• Task goal: Change "common name" to "vernacular name" in everything from the line containing "order: Apiales" down to the end of the rows, and write out those lines again with nothing else altered.

• Excerpt from a dataset:
::::::
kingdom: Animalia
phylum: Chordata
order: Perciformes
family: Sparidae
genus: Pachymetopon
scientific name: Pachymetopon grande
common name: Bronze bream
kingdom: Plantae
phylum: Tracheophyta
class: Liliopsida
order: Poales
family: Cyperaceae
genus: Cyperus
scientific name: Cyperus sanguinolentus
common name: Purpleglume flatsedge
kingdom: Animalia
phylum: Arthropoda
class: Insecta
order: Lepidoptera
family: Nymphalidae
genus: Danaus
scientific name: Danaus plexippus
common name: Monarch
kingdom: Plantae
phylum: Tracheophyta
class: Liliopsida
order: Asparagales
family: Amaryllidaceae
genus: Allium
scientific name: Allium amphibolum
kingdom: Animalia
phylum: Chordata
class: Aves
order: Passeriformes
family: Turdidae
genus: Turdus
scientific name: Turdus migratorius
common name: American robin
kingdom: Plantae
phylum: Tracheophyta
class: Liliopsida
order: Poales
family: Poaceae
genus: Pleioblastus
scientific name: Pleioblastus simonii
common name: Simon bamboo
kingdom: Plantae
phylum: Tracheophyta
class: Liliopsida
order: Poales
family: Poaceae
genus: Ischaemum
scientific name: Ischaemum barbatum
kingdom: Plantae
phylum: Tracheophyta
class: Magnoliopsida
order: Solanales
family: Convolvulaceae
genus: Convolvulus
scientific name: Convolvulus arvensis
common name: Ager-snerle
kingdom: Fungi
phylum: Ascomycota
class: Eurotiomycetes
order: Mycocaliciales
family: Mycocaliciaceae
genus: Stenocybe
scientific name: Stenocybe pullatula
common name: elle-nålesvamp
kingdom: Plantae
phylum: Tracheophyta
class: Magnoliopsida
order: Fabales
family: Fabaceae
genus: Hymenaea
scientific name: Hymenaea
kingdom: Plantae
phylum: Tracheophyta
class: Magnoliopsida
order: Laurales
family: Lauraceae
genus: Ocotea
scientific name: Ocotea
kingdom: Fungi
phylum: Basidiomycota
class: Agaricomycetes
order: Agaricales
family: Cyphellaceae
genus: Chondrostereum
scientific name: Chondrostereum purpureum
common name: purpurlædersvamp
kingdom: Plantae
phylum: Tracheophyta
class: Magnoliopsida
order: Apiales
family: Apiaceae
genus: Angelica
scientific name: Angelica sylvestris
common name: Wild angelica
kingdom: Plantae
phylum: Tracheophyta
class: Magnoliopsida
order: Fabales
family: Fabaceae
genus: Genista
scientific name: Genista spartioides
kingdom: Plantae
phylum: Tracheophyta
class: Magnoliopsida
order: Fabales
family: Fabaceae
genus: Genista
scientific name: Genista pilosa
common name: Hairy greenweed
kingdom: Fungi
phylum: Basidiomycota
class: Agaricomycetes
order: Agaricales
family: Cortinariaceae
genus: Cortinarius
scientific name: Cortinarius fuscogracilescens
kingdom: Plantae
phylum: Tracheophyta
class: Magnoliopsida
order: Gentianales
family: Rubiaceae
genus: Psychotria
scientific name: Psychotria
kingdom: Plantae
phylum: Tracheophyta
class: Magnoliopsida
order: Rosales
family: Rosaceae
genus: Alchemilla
::::::
• Problem solution:
order: Apiales
family: Apiaceae
genus: Angelica
scientific name: Angelica sylvestris
vernacular name: Wild angelica
kingdom: Plantae
phylum: Tracheophyta
class: Magnoliopsida
order: Fabales
family: Fabaceae
genus: Genista
scientific name: Genista spartioides
kingdom: Plantae
phylum: Tracheophyta
class: Magnoliopsida
order: Fabales
family: Fabaceae
genus: Genista
scientific name: Genista pilosa
vernacular name: Hairy greenweed
kingdom: Fungi
phylum: Basidiomycota
class: Agaricomycetes
order: Agaricales
family: Cortinariaceae
genus: Cortinarius
scientific name: Cortinarius fuscogracilescens
kingdom: Plantae
phylum: Tracheophyta
class: Magnoliopsida
order: Gentianales
family: Rubiaceae
genus: Psychotria
scientific name: Psychotria
kingdom: Plantae
phylum: Tracheophyta
class: Magnoliopsida
order: Rosales
family: Rosaceae
genus: Alchemilla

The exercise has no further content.